Families of missing and murdered women, girls brave winter conditions during 150-km walk
Nearly 100 northern Sask. families of MMIW want to offer statements to the National Inquiry
Families of missing and murdered Indigenous women and girls from across northern Saskatchewan are walking 150 kilometres in hopes of answers and government action.
Just before noon on Friday, family members of missing and murdered loved ones gathered in Saskatoon where they began their march through winter conditions, hosted by the Native Women's Association of Canada, toward Prince Albert.
"What we're walking for is our northern people," said Pernell Ballantyne, who originally came up with the idea for the walk in 2015 after his sister Monica Lee Burns was murdered in Prince Albert.
This year marks the second time the walk took place. The first was held in 2015.
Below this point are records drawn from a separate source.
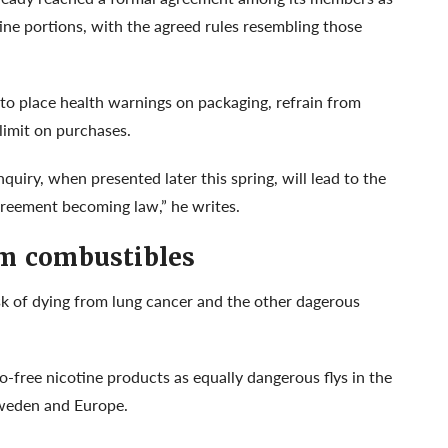
ine portions, with the agreed rules resembling those
to place health warnings on packaging, refrain from
 limit on purchases.
quiry, when presented later this spring, will lead to the
agreement becoming law,” he writes.
om combustibles
sk of dying from lung cancer and the other dagerous
-free nicotine products as equally dangerous flys in the
 Sweden and Europe.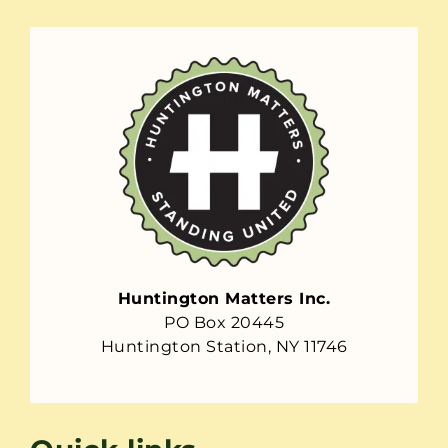
Huntington Matters Inc.
PO Box 20445
Huntington Station, NY 11746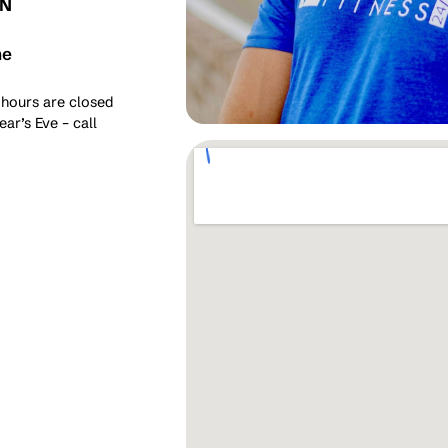
ON
me
 hours are closed
ar’s Eve – call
Collectively participants hope to raise awareness that nearly 100 families haven't had the opportunity to offer statements in the National Inquiry into Missing and Murdered Indigenous Women and Girls.
- Women walk from Winnipeg to Regina to spread awareness about MMIW
- Raising a daughter in a world of the missing and murdered
Conrad Burns, one of the organizers, explained that many affected northern families couldn't attend the first National Inquiry statement offering due to time and travel expense restraints.
"There's a lot of loopholes in our current society that these families are falling into," said Burns. "So when a family member goes missing some of the family members feel like they're starting from scratch. They don't know who to turn to or who to talk to."
Organizers hope the National Inquiry in northern Saskatchewan will gather a second round of statements in response to their requests.
The walk will take approximately 60 hours to complete, according to Burns.